Not sure, but I think Aprecia Pharmaceuticals’ August 3, 2015, press release announcing FDA approval of its anti-seizure SPRITAM levetiracetam almost broke the Internet. Why? Unless you were trekking in the Himalayas the entire month of August, you likely know why. SPRITAM uses Aprecia’s proprietary ZipDose platform, a technology based on three-dimensional printing (a/k/a additive manufacturing) to print its formulation into a porous matrix that quickly dissolves with a sip of liquid. While the additive manufacturing (AM) technique has previously been approved to manufacture medical devices, says Aprecia, it’s the first time the FDA’s approved 3D printing to manufacture an orally ingested solid dose formulation. Who out there is not excited about this development?
Don Wetherhold, Aprecia’s CEO, explained that “By combining 3D printing technology with a highly prescribed epilepsy treatment,” SPRITAM is designed to fill a need for patients who struggle with their current medication experience.” According to Aprecia, SPRITAM is first in a line of central nervous system products it plans to introduce as part of a strategic initiative to transform “the way patients experience taking medication.”
The font of all human knowledge, Wikipedia, revealed that in 1981 Hideo Kodama of Nagoya Municipal Industrial Research Institute invented the first two AM fabricating methods. Thirty-plus years later we’re seeing what may prove to be the first truly commercial, 3D-printed consumer product.
Regardless, the news of Aprecia’s breakthrough spread across the Net like wildfire, with story after story touting the milestone and reviewing the potential and ability of this technology to supersede the invention of sliced bread while eliminating drug factories and pharmacies because everyone will soon be printing their own drugs at home! OK, that’s a bit of an exaggeration, but the bottom line is the technology has a high degree of potential to support patient-specific formulation and tailored release characteristics. First off, Aprecia’s ZipDose methodology enables the delivery of a high drug load, up to 1,000 mg in a single dose, with just a sip of liquid.

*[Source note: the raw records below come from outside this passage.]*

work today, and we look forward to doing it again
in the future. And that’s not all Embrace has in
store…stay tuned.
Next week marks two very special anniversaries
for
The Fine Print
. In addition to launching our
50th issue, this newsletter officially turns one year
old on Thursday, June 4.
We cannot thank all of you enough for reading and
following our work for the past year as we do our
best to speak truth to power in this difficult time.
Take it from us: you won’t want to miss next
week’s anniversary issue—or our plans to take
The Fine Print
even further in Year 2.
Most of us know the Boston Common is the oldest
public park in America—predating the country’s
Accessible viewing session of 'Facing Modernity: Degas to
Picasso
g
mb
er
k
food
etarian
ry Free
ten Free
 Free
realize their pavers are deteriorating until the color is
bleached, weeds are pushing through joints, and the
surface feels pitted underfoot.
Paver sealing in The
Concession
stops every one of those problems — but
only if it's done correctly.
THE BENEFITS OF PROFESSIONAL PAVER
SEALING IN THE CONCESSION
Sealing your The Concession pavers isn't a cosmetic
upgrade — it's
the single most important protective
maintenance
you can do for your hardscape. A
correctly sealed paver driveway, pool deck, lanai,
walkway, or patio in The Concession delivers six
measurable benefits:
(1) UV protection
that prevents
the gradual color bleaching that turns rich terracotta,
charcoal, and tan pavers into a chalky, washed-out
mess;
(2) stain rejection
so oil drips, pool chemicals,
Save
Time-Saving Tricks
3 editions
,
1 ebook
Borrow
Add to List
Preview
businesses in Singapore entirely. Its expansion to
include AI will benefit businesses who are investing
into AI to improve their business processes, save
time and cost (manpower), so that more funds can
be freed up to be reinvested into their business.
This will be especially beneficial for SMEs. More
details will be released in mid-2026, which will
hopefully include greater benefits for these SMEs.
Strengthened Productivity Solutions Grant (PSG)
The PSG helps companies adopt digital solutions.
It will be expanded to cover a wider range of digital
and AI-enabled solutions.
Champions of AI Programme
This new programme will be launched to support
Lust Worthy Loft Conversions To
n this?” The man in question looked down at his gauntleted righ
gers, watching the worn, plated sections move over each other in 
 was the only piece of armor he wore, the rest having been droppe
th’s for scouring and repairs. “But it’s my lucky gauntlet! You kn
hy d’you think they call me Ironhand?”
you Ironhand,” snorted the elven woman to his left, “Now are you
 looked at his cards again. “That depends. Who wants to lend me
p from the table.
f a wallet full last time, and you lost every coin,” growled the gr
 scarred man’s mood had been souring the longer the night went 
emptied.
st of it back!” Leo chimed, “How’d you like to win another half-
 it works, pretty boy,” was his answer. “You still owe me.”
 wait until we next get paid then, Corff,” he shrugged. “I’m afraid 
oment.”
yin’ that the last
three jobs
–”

Engineering OSD release characteristics via 3D printing techniques have been attracting researchers interest and investor dollars in equal measure because the technique offers such a compelling a solution for manipulating release performance. For example, Professor Ricky Wildman of the EPSRC Center for Innovative Manufacturing, University of Nottingham, is recognized as one of the emerging authorities on the physics and engineering associated with biomedical-related 3D printing. Presenting at Medtec UK last March, Wildman noted 3D printing has a real role to play in personalized medicine. Noting that current forms of treatment require a systemic flooding of the system (ingesting of a tablet), printed drug delivery systems present the opportunity to tailor formulation, developing a release strategy at the design stage and enlisting geometry and material functionality to achieve specific release characteristics. Wildman asked the audience to imagine being assessed and then having the treatment manufactured specifically to treat their disease.

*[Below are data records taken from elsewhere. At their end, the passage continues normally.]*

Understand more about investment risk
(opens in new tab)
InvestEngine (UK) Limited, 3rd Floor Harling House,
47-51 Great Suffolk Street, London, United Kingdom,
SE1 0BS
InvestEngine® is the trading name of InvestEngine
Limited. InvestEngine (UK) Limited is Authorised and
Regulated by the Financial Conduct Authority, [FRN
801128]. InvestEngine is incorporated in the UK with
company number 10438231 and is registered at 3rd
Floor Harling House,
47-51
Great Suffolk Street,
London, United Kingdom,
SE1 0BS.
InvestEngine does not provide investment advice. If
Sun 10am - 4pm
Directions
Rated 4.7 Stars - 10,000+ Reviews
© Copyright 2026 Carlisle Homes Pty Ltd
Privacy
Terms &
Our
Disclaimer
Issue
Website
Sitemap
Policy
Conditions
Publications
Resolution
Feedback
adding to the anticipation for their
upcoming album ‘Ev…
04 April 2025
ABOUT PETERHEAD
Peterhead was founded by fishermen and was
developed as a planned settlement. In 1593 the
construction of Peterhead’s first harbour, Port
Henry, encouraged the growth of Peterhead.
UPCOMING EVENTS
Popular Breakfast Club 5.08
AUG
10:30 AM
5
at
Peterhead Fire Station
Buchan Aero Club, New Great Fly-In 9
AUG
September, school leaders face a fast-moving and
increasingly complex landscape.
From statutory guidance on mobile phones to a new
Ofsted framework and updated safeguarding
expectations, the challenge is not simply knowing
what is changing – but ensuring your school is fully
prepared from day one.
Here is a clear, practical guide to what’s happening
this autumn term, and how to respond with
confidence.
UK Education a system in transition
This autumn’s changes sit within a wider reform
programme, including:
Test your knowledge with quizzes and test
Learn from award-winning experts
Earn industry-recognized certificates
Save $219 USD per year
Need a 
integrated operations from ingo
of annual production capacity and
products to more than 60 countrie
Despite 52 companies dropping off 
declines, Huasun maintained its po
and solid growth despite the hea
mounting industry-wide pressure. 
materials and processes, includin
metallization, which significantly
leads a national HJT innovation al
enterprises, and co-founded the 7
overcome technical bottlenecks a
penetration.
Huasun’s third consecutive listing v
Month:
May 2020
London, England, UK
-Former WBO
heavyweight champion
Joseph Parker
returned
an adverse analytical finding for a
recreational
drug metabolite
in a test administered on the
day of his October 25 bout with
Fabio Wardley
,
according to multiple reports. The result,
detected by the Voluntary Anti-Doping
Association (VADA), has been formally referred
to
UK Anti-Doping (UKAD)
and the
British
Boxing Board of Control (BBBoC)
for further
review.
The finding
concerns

Of course, getting there is not without its challenges. Wildman maintains diagnostic capability needs to be matched to manufacturing. He notes that to design such specific platforms, drug makers will need a thorough understanding of its formulation’s material and structural characteristics including degradation and dissolution mechanics. Fortunately, advanced PAT technology has that covered. Freeman Technology’s FT4 Powder Rheometer delivers data that support process and product understanding and the optimization of powder processes. The system, says Freeman is currently being used to assess exactly how AM powders pack and flow to ensure process efficiency and consistent product quality.

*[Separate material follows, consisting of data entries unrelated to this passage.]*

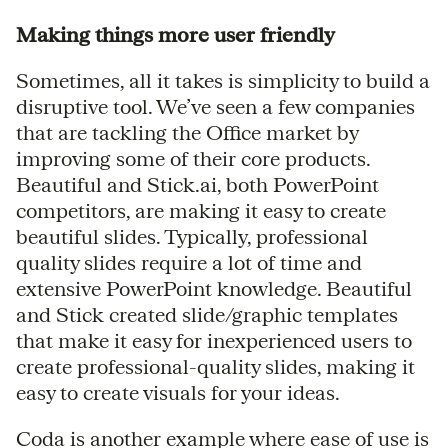
Making things more user friendly
Sometimes, all it takes is simplicity to build a
disruptive tool. We’ve seen a few companies
that are tackling the Office market by
improving some of their core products.
Beautiful and Stick.ai, both PowerPoint
competitors, are making it easy to create
beautiful slides. Typically, professional
quality slides require a lot of time and
extensive PowerPoint knowledge. Beautiful
and Stick created slide/graphic templates
that make it easy for inexperienced users to
create professional-quality slides, making it
easy to create visuals for your ideas.
Coda is another example where ease of use is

Wildman says the current understanding of how drug developers can fine tune the “functionalization” of given molecules is relatively limited — one can’t “dial up” the needed molecule or material for an intended, specific purpose. Sure, we’re a ways away from when “bespoke” AM-printed drugs are commonplace, but thanks to Aprecia, and PAT vendors like Freeman, we’re all that much closer to this reality.